WHAT TO PRODUCE — Can you restate the records below word for word?

EXTRACTED MATERIAL —
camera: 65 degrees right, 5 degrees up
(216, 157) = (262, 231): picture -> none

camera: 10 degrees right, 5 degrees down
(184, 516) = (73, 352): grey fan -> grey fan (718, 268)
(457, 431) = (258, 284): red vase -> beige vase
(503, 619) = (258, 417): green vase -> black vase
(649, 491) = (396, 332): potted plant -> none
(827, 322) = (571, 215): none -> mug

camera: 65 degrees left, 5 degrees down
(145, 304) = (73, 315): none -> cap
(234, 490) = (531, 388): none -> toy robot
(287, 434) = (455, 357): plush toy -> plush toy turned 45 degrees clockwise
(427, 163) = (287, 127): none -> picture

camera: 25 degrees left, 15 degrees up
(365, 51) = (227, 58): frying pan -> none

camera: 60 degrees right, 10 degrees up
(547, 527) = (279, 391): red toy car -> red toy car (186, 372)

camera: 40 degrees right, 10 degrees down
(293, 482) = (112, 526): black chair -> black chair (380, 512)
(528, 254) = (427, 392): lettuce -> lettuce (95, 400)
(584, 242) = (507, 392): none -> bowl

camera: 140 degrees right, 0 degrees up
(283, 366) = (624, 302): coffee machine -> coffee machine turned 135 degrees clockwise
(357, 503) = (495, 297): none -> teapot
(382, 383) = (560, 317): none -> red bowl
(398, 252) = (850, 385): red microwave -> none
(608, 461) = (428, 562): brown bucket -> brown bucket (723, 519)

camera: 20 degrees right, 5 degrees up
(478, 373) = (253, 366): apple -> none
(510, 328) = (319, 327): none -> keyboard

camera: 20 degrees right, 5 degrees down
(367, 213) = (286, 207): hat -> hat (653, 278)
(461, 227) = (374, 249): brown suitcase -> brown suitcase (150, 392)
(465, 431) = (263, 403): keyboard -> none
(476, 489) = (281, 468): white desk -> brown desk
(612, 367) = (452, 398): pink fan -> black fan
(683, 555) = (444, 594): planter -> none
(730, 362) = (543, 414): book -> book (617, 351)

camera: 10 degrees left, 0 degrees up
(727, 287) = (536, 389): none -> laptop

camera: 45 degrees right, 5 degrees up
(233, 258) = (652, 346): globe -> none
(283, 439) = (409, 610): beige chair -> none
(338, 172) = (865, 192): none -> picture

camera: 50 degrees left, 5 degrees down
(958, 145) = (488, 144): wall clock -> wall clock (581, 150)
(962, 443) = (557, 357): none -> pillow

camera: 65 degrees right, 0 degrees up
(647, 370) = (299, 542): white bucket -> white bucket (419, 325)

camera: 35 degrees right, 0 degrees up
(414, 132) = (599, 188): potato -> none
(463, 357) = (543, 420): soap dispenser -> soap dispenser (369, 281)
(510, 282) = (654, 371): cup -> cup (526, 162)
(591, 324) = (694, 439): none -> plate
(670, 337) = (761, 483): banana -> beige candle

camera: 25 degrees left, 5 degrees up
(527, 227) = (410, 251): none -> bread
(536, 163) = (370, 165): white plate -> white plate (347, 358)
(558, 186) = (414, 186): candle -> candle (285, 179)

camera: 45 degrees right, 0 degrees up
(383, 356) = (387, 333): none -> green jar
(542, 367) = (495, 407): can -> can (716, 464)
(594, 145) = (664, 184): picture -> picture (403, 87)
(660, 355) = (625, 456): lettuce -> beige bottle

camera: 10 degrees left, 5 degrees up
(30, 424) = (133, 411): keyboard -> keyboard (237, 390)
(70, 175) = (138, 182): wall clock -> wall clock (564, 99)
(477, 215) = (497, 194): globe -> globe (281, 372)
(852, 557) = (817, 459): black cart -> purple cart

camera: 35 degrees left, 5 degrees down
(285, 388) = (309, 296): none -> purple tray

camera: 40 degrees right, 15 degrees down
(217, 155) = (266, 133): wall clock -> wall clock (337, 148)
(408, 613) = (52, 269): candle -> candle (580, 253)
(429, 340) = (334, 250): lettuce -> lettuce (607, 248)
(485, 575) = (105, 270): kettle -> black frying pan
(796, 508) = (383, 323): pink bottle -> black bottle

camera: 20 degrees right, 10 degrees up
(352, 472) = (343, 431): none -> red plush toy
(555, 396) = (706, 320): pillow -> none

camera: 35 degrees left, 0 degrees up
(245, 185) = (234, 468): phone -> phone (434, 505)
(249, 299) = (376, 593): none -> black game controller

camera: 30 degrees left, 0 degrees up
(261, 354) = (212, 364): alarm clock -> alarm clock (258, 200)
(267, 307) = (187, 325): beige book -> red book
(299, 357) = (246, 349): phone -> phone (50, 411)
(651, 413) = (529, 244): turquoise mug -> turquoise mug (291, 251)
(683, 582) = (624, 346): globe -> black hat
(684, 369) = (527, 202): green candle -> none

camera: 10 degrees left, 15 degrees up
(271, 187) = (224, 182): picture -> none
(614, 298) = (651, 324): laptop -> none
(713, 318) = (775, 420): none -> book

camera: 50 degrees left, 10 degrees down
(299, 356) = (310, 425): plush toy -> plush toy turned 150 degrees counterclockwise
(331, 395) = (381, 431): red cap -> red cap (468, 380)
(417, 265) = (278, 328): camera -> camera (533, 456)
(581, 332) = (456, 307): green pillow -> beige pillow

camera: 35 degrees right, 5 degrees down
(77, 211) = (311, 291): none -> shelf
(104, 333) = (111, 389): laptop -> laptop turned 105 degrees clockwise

EXERCISE ANSWER —
camera: 65 degrees right, 5 degrees up
(216, 157) = (262, 231): picture -> none

camera: 10 degrees right, 5 degrees down
(184, 516) = (73, 352): grey fan -> grey fan (718, 268)
(457, 431) = (258, 284): red vase -> beige vase
(503, 619) = (258, 417): green vase -> black vase
(649, 491) = (396, 332): potted plant -> none
(827, 322) = (571, 215): none -> mug

camera: 65 degrees left, 5 degrees down
(145, 304) = (73, 315): none -> cap
(234, 490) = (531, 388): none -> toy robot
(287, 434) = (455, 357): plush toy -> plush toy turned 45 degrees clockwise
(427, 163) = (287, 127): none -> picture

camera: 25 degrees left, 15 degrees up
(365, 51) = (227, 58): frying pan -> none

camera: 60 degrees right, 10 degrees up
(547, 527) = (279, 391): red toy car -> red toy car (186, 372)

camera: 40 degrees right, 10 degrees down
(293, 482) = (112, 526): black chair -> black chair (380, 512)
(528, 254) = (427, 392): lettuce -> lettuce (95, 400)
(584, 242) = (507, 392): none -> bowl

camera: 140 degrees right, 0 degrees up
(283, 366) = (624, 302): coffee machine -> coffee machine turned 135 degrees clockwise
(357, 503) = (495, 297): none -> teapot
(382, 383) = (560, 317): none -> red bowl
(398, 252) = (850, 385): red microwave -> none
(608, 461) = (428, 562): brown bucket -> brown bucket (723, 519)

camera: 20 degrees right, 5 degrees up
(478, 373) = (253, 366): apple -> none
(510, 328) = (319, 327): none -> keyboard

camera: 20 degrees right, 5 degrees down
(367, 213) = (286, 207): hat -> hat (653, 278)
(461, 227) = (374, 249): brown suitcase -> brown suitcase (150, 392)
(465, 431) = (263, 403): keyboard -> none
(476, 489) = (281, 468): white desk -> brown desk
(612, 367) = (452, 398): pink fan -> black fan
(683, 555) = (444, 594): planter -> none
(730, 362) = (543, 414): book -> book (617, 351)

camera: 10 degrees left, 0 degrees up
(727, 287) = (536, 389): none -> laptop

camera: 45 degrees right, 5 degrees up
(233, 258) = (652, 346): globe -> none
(283, 439) = (409, 610): beige chair -> none
(338, 172) = (865, 192): none -> picture

camera: 50 degrees left, 5 degrees down
(958, 145) = (488, 144): wall clock -> wall clock (581, 150)
(962, 443) = (557, 357): none -> pillow

camera: 65 degrees right, 0 degrees up
(647, 370) = (299, 542): white bucket -> white bucket (419, 325)

camera: 35 degrees right, 0 degrees up
(414, 132) = (599, 188): potato -> none
(463, 357) = (543, 420): soap dispenser -> soap dispenser (369, 281)
(510, 282) = (654, 371): cup -> cup (526, 162)
(591, 324) = (694, 439): none -> plate
(670, 337) = (761, 483): banana -> beige candle

camera: 25 degrees left, 5 degrees up
(527, 227) = (410, 251): none -> bread
(536, 163) = (370, 165): white plate -> white plate (347, 358)
(558, 186) = (414, 186): candle -> candle (285, 179)

camera: 45 degrees right, 0 degrees up
(383, 356) = (387, 333): none -> green jar
(542, 367) = (495, 407): can -> can (716, 464)
(594, 145) = (664, 184): picture -> picture (403, 87)
(660, 355) = (625, 456): lettuce -> beige bottle

camera: 10 degrees left, 5 degrees up
(30, 424) = (133, 411): keyboard -> keyboard (237, 390)
(70, 175) = (138, 182): wall clock -> wall clock (564, 99)
(477, 215) = (497, 194): globe -> globe (281, 372)
(852, 557) = (817, 459): black cart -> purple cart

camera: 35 degrees left, 5 degrees down
(285, 388) = (309, 296): none -> purple tray

camera: 40 degrees right, 15 degrees down
(217, 155) = (266, 133): wall clock -> wall clock (337, 148)
(408, 613) = (52, 269): candle -> candle (580, 253)
(429, 340) = (334, 250): lettuce -> lettuce (607, 248)
(485, 575) = (105, 270): kettle -> black frying pan
(796, 508) = (383, 323): pink bottle -> black bottle

camera: 20 degrees right, 10 degrees up
(352, 472) = (343, 431): none -> red plush toy
(555, 396) = (706, 320): pillow -> none

camera: 35 degrees left, 0 degrees up
(245, 185) = (234, 468): phone -> phone (434, 505)
(249, 299) = (376, 593): none -> black game controller

camera: 30 degrees left, 0 degrees up
(261, 354) = (212, 364): alarm clock -> alarm clock (258, 200)
(267, 307) = (187, 325): beige book -> red book
(299, 357) = (246, 349): phone -> phone (50, 411)
(651, 413) = (529, 244): turquoise mug -> turquoise mug (291, 251)
(683, 582) = (624, 346): globe -> black hat
(684, 369) = (527, 202): green candle -> none

camera: 10 degrees left, 15 degrees up
(271, 187) = (224, 182): picture -> none
(614, 298) = (651, 324): laptop -> none
(713, 318) = (775, 420): none -> book

camera: 50 degrees left, 10 degrees down
(299, 356) = (310, 425): plush toy -> plush toy turned 150 degrees counterclockwise
(331, 395) = (381, 431): red cap -> red cap (468, 380)
(417, 265) = (278, 328): camera -> camera (533, 456)
(581, 332) = (456, 307): green pillow -> beige pillow

camera: 35 degrees right, 5 degrees down
(77, 211) = (311, 291): none -> shelf
(104, 333) = (111, 389): laptop -> laptop turned 105 degrees clockwise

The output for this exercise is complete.